抄録
機能性甲状腺結節(autonomously functioning thyroid nodule: AFTN)以外の甲状腺結節患者の甲状腺機能は正常であり、甲状腺腫瘤に気付かなければ無症状である。
甲状腺超音波検査(ultrasonography: US)は甲状腺結節の検出と評価には最も簡便で有用な検査方法である。本研究目的は、USによる結節を検出し、細胞診検査が必要な患者の選択、甲状腺専門病院への紹介をベースとして、病院からの返書と著者らの検査成績を比較検討し、早期診断と治療およびマネージメントの確立と患者のquality of life(QOL)の向上をめざすことにある。
2003年8月から2013年11月までの10年3カ月間に、健康ライフプラザを受診し、診察で甲状腺の触診により結節・甲状腺腫を認めUSを施行した「二次検査」3,109名と受診者自らが甲状腺検査(US・TSH)を希望した「オプション検査」674名の2群のUS検査成績につき後ろ向き研究を行った。合計3,783名中1,478例(39.1%)に結節、918例(24.3%)に嚢胞を認めた。
結節患者のうち566例を甲状腺専門病院へ紹介し、401例の返書を得た。悪性結節が74例、良性結節が327例であった。悪性結節74例中71例が乳頭癌(papillary thyroid carcinoma: PC)、3例が濾胞癌(follicular thyroid carcinoma: FC)と診断された。PC71例のうち30例は微小癌(thyroid papillary microcarcinoma: MC)であった。55例(PC52例とFC3例)が手術を受けた。低リスクMC19例は手術を行わず、経過観察となった。悪性結節74例中5例(6.8%)、良性結節327例中53例(16.2%)に橋本病の合併を認めた。USを受けた3,783例中多発嚢胞性甲状腺疾患が28例(0.7%)に認められた。
以上の研究結果から、著者らは本健診センターでの結節の早期診断とマネージメントを考案し、今後は以下の方針により診療を行うこととした。USにより結節を認め、「長径≧10mm、USC(ultrasonographic class: USC)≧3、Tg(thyroglobulin: Tg)≧1,000ng/mL濾胞性腫瘍を疑う例および、経過観察により結節が増大(≧5mm)する場合」は甲状腺専門病院へ紹介する。良性結節はUSによる経過観察を行う。一方TSHが異常な場合は、AFTN、潜在性甲状腺機能低下症(subclinical hypothyroidism: SHT)および無痛性甲状腺炎などによる甲状腺機能異常を考え、各種の甲状腺自己抗体などの精密検査を行い診断し、専門病院へ紹介するか経過観察する。

····················

甲状腺結節に関する抄録によると、悪性結節74例のうち乳頭癌と診断されたのは何例ですか。 本文の記述のみに基づいて解答してください。

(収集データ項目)

····················

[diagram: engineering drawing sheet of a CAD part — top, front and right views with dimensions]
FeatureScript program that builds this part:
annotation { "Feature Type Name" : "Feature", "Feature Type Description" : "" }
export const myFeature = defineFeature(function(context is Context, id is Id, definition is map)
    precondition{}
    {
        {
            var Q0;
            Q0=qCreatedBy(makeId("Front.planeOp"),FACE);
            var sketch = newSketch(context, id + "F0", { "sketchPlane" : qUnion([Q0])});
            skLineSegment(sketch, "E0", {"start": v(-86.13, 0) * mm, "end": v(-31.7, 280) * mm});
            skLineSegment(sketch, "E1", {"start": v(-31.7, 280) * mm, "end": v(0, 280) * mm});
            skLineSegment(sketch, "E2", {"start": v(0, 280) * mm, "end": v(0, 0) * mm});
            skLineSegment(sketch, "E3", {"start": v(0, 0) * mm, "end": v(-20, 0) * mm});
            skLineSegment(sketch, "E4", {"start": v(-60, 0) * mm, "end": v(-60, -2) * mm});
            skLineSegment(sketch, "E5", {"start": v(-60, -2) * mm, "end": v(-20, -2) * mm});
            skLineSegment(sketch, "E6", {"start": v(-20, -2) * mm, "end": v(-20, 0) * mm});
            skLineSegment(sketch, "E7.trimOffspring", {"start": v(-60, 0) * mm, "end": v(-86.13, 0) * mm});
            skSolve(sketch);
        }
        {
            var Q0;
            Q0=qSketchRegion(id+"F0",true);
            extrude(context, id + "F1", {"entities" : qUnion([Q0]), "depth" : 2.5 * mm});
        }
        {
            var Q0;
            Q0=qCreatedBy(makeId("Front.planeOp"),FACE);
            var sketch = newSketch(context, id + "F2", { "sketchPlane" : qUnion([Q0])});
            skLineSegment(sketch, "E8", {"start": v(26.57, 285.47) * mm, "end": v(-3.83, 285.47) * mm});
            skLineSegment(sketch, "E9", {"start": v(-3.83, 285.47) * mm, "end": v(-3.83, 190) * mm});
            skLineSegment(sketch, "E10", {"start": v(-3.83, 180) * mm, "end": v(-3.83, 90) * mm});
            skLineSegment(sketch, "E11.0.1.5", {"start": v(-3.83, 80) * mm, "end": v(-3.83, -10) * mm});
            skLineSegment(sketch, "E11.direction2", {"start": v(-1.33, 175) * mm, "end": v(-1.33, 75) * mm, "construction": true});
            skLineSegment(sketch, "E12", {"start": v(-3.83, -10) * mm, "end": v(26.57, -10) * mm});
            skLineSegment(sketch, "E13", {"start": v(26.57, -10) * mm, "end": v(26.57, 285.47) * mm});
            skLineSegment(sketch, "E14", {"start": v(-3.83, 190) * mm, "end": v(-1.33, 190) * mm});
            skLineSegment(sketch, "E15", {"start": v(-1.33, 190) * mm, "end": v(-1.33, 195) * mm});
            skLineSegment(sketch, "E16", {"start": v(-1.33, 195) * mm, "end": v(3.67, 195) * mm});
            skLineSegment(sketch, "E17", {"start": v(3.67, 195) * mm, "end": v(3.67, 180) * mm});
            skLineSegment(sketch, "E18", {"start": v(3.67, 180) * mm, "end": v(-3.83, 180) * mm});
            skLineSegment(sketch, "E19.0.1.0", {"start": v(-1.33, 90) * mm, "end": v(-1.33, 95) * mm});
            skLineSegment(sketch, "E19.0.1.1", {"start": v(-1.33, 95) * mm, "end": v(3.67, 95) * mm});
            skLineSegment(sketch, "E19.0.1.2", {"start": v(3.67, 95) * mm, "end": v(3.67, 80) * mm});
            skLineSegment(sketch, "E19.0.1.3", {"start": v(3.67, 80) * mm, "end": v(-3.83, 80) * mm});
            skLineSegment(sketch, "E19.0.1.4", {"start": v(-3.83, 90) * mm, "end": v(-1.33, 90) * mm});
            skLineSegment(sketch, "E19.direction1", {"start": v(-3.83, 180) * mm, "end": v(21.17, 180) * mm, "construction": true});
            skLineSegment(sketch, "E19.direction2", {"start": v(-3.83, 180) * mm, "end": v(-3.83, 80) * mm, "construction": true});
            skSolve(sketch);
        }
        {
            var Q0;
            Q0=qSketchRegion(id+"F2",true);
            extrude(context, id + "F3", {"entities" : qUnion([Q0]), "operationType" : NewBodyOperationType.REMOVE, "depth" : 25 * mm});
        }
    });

····················

解答:
71例です。